ASSIGNMENT:
Word for word, reproduce the data that follows.

DATA FOR THE TASK:
##############################
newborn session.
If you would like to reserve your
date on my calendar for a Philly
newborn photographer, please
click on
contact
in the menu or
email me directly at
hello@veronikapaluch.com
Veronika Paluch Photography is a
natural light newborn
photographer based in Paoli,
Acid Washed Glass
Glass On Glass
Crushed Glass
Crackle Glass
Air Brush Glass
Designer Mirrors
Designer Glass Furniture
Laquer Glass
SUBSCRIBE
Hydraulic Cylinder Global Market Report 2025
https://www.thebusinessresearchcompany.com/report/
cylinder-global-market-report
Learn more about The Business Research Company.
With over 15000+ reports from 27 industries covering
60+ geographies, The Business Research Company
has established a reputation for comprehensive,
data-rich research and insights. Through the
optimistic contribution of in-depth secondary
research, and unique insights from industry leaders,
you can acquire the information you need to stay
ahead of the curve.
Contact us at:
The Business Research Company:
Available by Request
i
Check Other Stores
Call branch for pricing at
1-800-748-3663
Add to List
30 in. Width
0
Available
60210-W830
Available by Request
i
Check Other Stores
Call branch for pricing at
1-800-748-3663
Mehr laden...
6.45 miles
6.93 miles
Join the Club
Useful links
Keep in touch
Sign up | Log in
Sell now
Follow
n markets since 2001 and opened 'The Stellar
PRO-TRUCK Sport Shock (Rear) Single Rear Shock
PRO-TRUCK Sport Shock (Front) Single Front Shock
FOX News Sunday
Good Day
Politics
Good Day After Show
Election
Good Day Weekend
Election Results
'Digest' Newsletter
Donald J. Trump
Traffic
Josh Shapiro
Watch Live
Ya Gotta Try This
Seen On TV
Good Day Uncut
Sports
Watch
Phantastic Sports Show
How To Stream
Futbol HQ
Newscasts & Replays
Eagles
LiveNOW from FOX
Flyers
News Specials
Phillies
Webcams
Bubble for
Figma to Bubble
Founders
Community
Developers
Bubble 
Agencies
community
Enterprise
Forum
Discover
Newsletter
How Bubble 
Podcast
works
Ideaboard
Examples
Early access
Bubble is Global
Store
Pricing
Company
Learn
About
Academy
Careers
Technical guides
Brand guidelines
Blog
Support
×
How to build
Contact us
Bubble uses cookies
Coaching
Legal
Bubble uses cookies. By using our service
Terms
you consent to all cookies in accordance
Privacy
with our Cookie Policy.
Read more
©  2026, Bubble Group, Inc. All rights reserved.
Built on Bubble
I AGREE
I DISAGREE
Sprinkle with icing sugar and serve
##############################
RESPONSE TO THE EXERCISE:
newborn session.
If you would like to reserve your
date on my calendar for a Philly
newborn photographer, please
click on
contact
in the menu or
email me directly at
hello@veronikapaluch.com
Veronika Paluch Photography is a
natural light newborn
photographer based in Paoli,
Acid Washed Glass
Glass On Glass
Crushed Glass
Crackle Glass
Air Brush Glass
Designer Mirrors
Designer Glass Furniture
Laquer Glass
SUBSCRIBE
Hydraulic Cylinder Global Market Report 2025
https://www.thebusinessresearchcompany.com/report/
cylinder-global-market-report
Learn more about The Business Research Company.
With over 15000+ reports from 27 industries covering
60+ geographies, The Business Research Company
has established a reputation for comprehensive,
data-rich research and insights. Through the
optimistic contribution of in-depth secondary
research, and unique insights from industry leaders,
you can acquire the information you need to stay
ahead of the curve.
Contact us at:
The Business Research Company:
Available by Request
i
Check Other Stores
Call branch for pricing at
1-800-748-3663
Add to List
30 in. Width
0
Available
60210-W830
Available by Request
i
Check Other Stores
Call branch for pricing at
1-800-748-3663
Mehr laden...
6.45 miles
6.93 miles
Join the Club
Useful links
Keep in touch
Sign up | Log in
Sell now
Follow
n markets since 2001 and opened 'The Stellar
PRO-TRUCK Sport Shock (Rear) Single Rear Shock
PRO-TRUCK Sport Shock (Front) Single Front Shock
FOX News Sunday
Good Day
Politics
Good Day After Show
Election
Good Day Weekend
Election Results
'Digest' Newsletter
Donald J. Trump
Traffic
Josh Shapiro
Watch Live
Ya Gotta Try This
Seen On TV
Good Day Uncut
Sports
Watch
Phantastic Sports Show
How To Stream
Futbol HQ
Newscasts & Replays
Eagles
LiveNOW from FOX
Flyers
News Specials
Phillies
Webcams
Bubble for
Figma to Bubble
Founders
Community
Developers
Bubble 
Agencies
community
Enterprise
Forum
Discover
Newsletter
How Bubble 
Podcast
works
Ideaboard
Examples
Early access
Bubble is Global
Store
Pricing
Company
Learn
About
Academy
Careers
Technical guides
Brand guidelines
Blog
Support
×
How to build
Contact us
Bubble uses cookies
Coaching
Legal
Bubble uses cookies. By using our service
Terms
you consent to all cookies in accordance
Privacy
with our Cookie Policy.
Read more
©  2026, Bubble Group, Inc. All rights reserved.
Built on Bubble
I AGREE
I DISAGREE
Sprinkle with icing sugar and serve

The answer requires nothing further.